Матрос сказал искренне:
– Но вот нет, нет и нет у меня этого чувства. У пролетариата нет родины! – И добавил буднично: – Не хотите ли зайти к нам в дежурную? Граммофон послушать?
– Ну нет, наслушался его досыта. А вот не найдется ли у вас какой-нибудь книжки? Чувствую, что долго не засну – растревожил меня ваш следователь…
– Пожалуйста. У нас есть маленькая библиотечка. Книги очень хорошие: Маркс, Энгельс, Каутский, Плеханов…
– Спасибо, но эти сочинения не по мне. Слишком умно. Мне что-нибудь попроще.
– Так не могу же я вам предложить такую вещь, как «Робинзон», например.
– Ах, голубчик, эту самую книжицу мне и надо.
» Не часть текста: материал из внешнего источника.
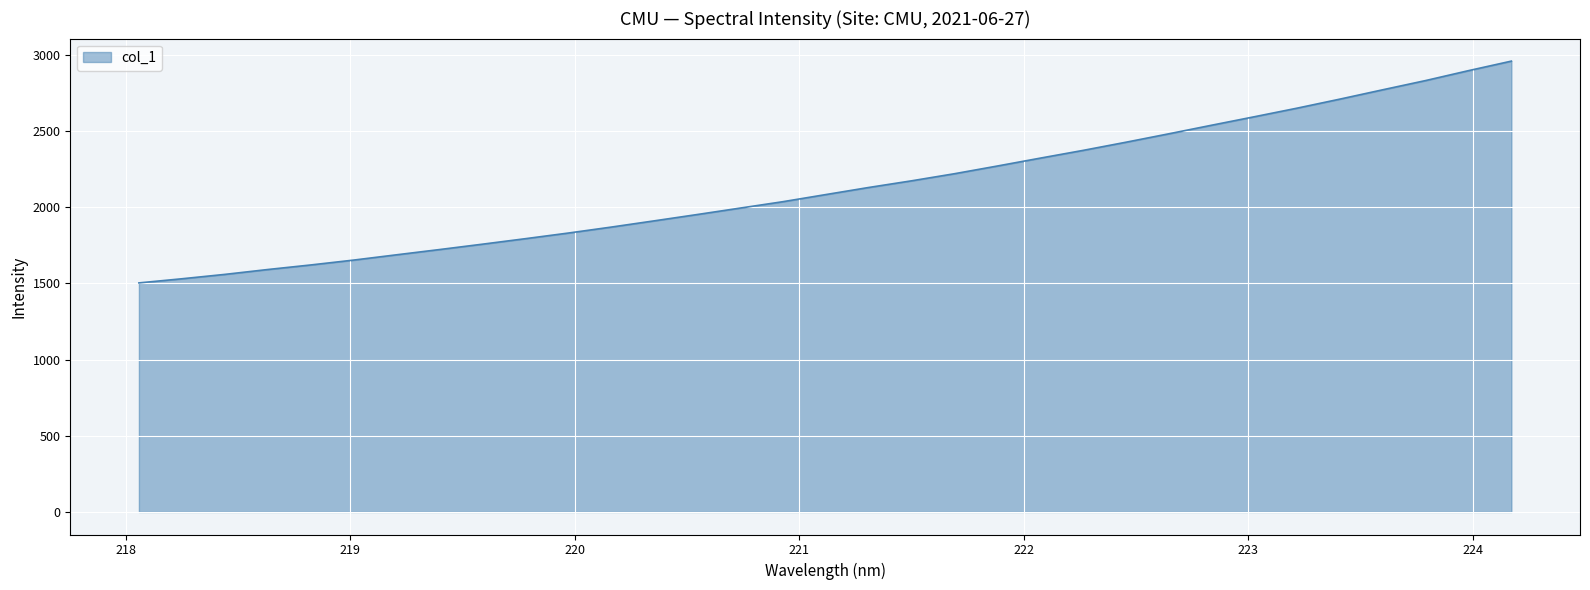

True or false: the data has more than 1 interior local peaks.

False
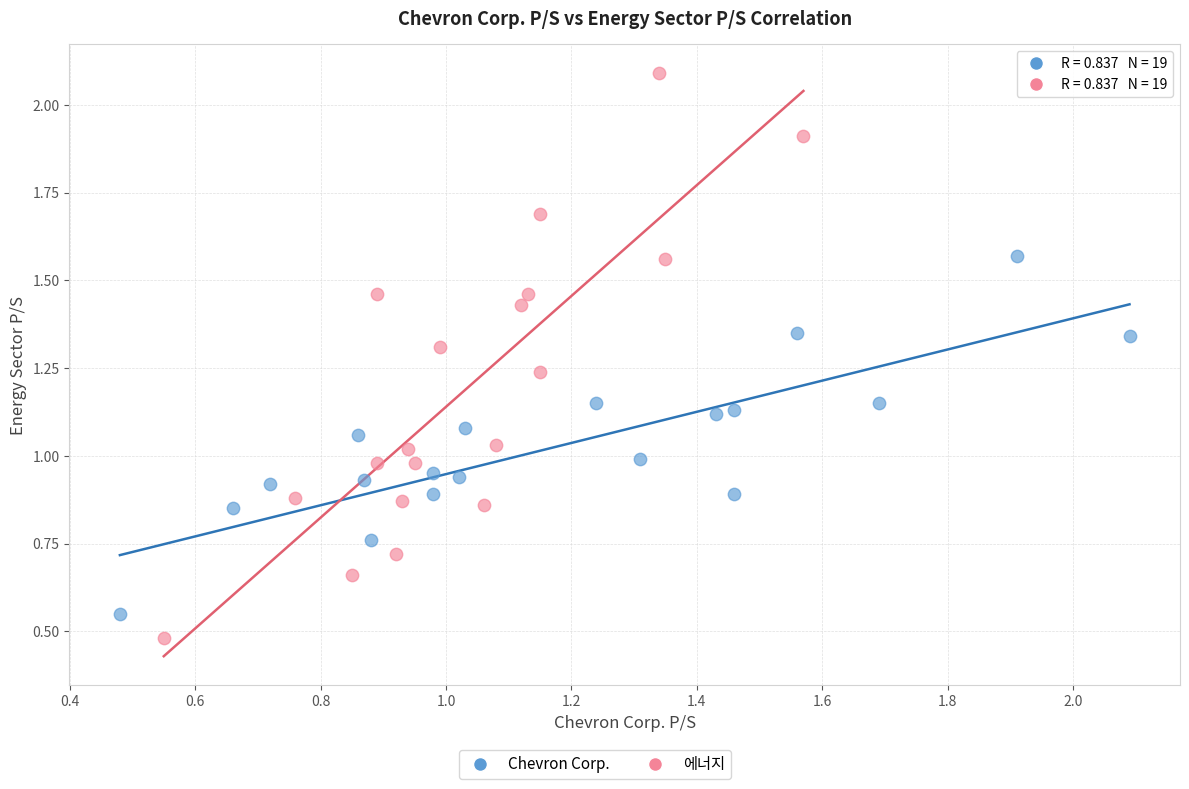

Which series has the widest spread of Y values?

에너지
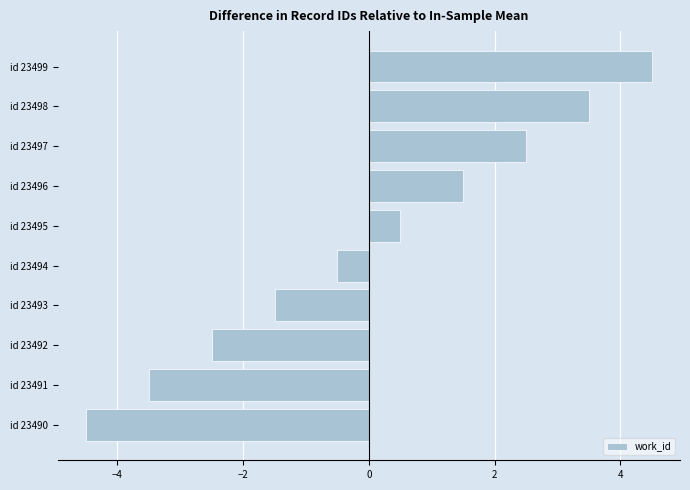

Which has a higher value, id 23491 or id 23495?

id 23495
Какая прелесть! Я ее, пожалуй, лет уже десять не перечитывал.
Матрос покачал своей массивной головой:
– Ваше дело. А то, право, взяли бы хоть Либкнехта. Он полегче будет. Ужасно мне обидно, товарищ Куприн, что вы от нашего лагеря сторонитесь. Мимо какого великого дела проходите. Работали бы с нами заодно. И честь вам бы была и слава…
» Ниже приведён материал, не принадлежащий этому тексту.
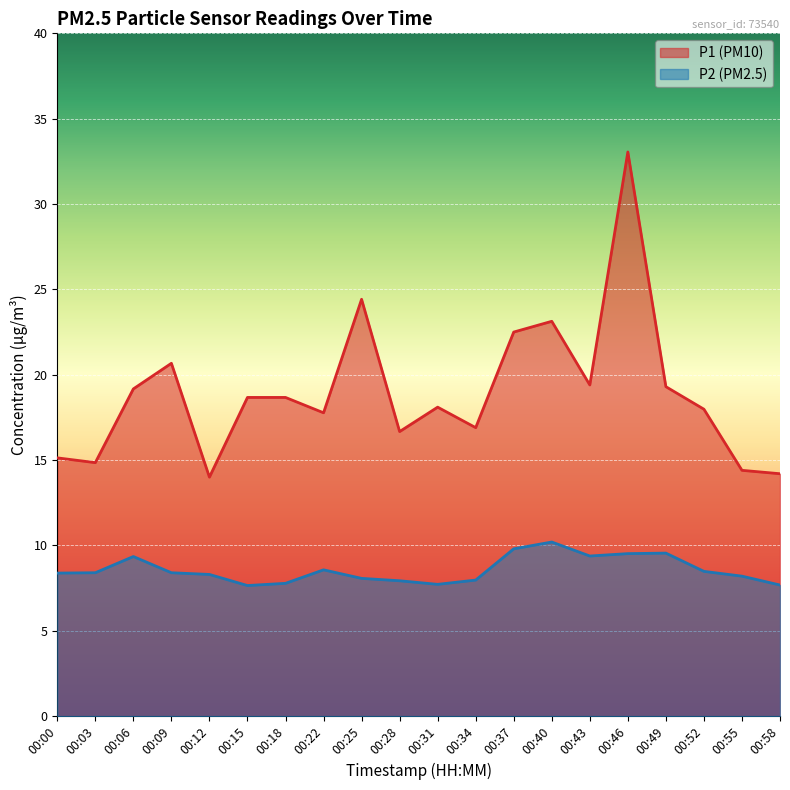

What value does the P2 series have at 00:43?

9.4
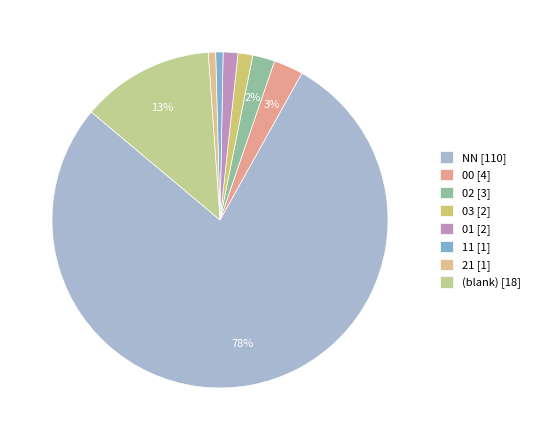

Which category has the smallest portion of the pie?

21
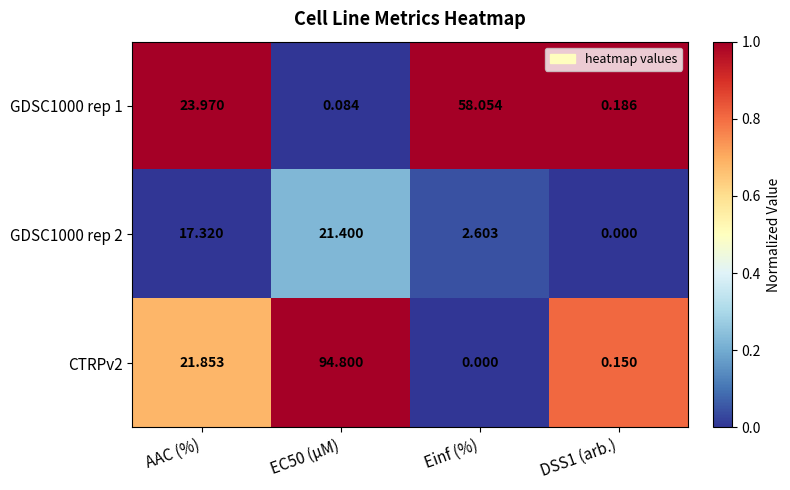

Which category has the highest value across all series?

EC50 (µM)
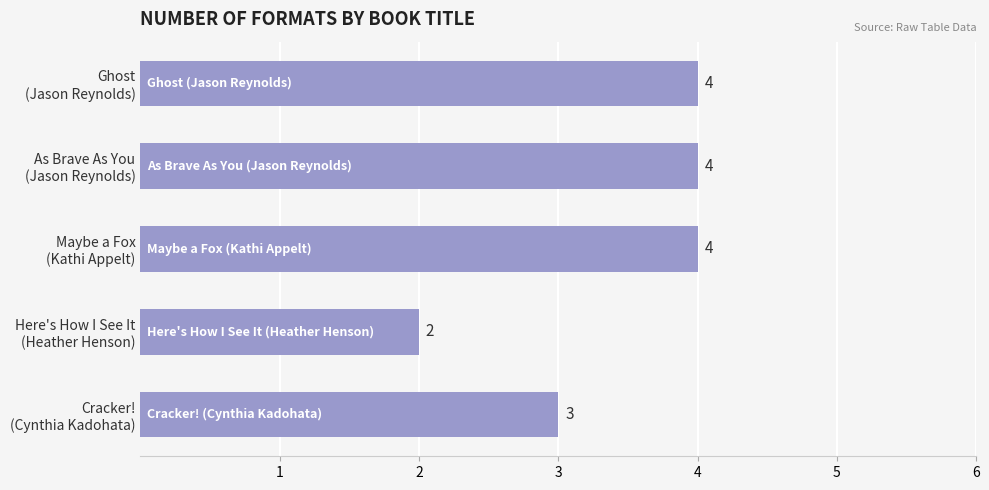

What is the average value?

3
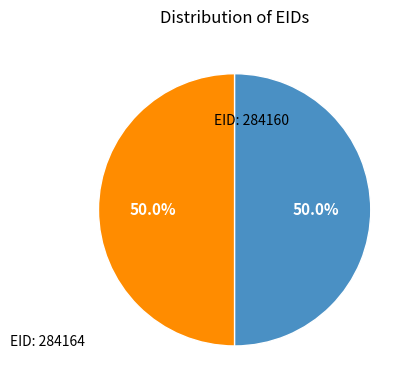

Rank the categories by value from lowest to highest.

EID: 284160, EID: 284164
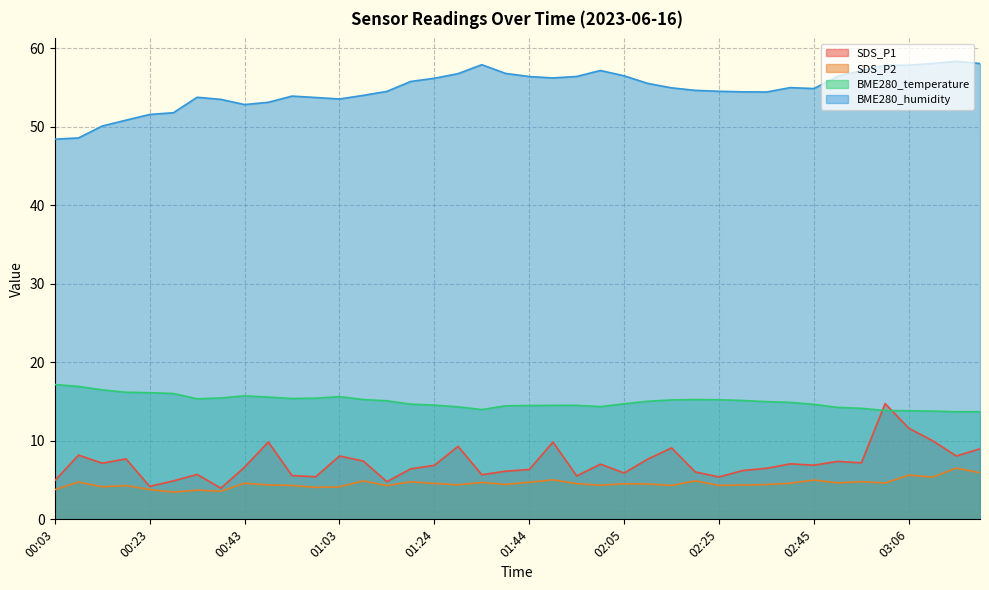

The value of SDS_P1 at 03:01 is 3.9. True or false?

False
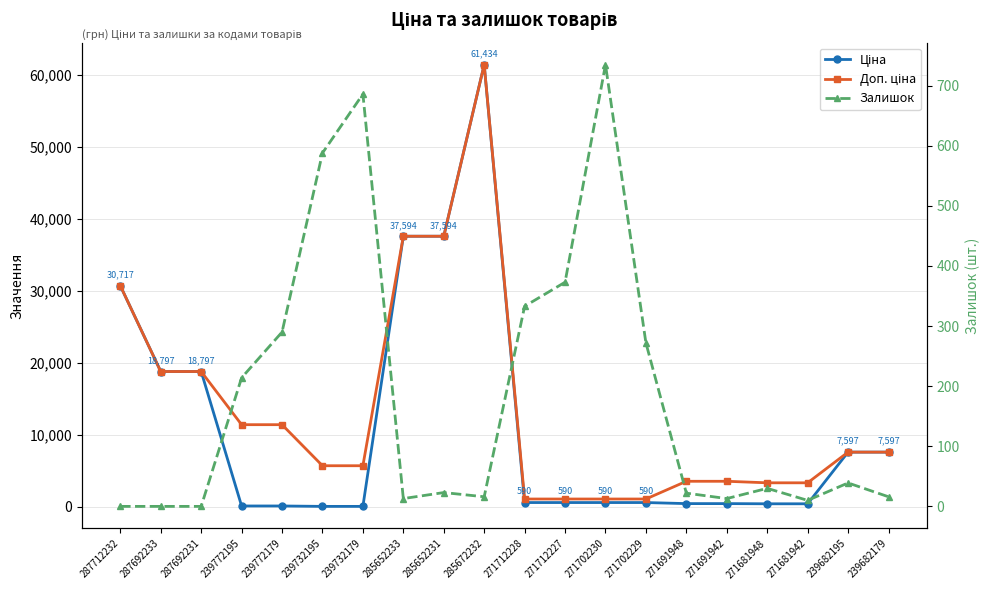

True or false: Ціна and Доп. ціна cross at least once.

False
Матросы сидели вокруг ревущего граммофона. Получив книжку, Куприн было собрался уходить, как кто-то поставил новую пластинку. Из медной трубы полился стройный, тягучий, нежно-носовой, давно знакомый, но позабытый мотив. Матросы начали гадать.
– Может, варган, – говорил один, – я вот такой однажды в трактире слышал.
– А может, вовсе волынка.
– Непохоже. Это, должно быть, не играют, а поют. Какие-нибудь староверы поют…
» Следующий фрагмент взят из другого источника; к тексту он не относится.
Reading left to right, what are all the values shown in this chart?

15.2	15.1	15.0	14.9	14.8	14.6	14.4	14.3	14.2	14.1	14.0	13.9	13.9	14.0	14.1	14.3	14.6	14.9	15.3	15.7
И вдруг Куприн вспомнил и сказал:
– Не играют и не поют. А это дудят владимирские рожечники.
Никто из собравшихся во Владимирской губернии не бывал и рожечников не слушал, и Куприну пришлось рассказывать:
– Лет двадцать тому назад я обмерял лесные площадки в некоторых волостях Меленковского уезда Владимирской губернии. Народ во всей губернии здоровый, крепкий и состоятельный. Большинство о крепостном праве и не слышали, происходили от государственных крестьян. Деревни их были богатые. Рогатого скота множество, да не только ярославского, но и холмогорского и даже симментальского. Выпасы огромнейшие. Заливные и пойменные леса. А про свое сено меленковские так хвастались: «Кабы наше сено да с сахаром, так и попадья бы ела…»
Матросы замолкли, завороженно слушали Куприна.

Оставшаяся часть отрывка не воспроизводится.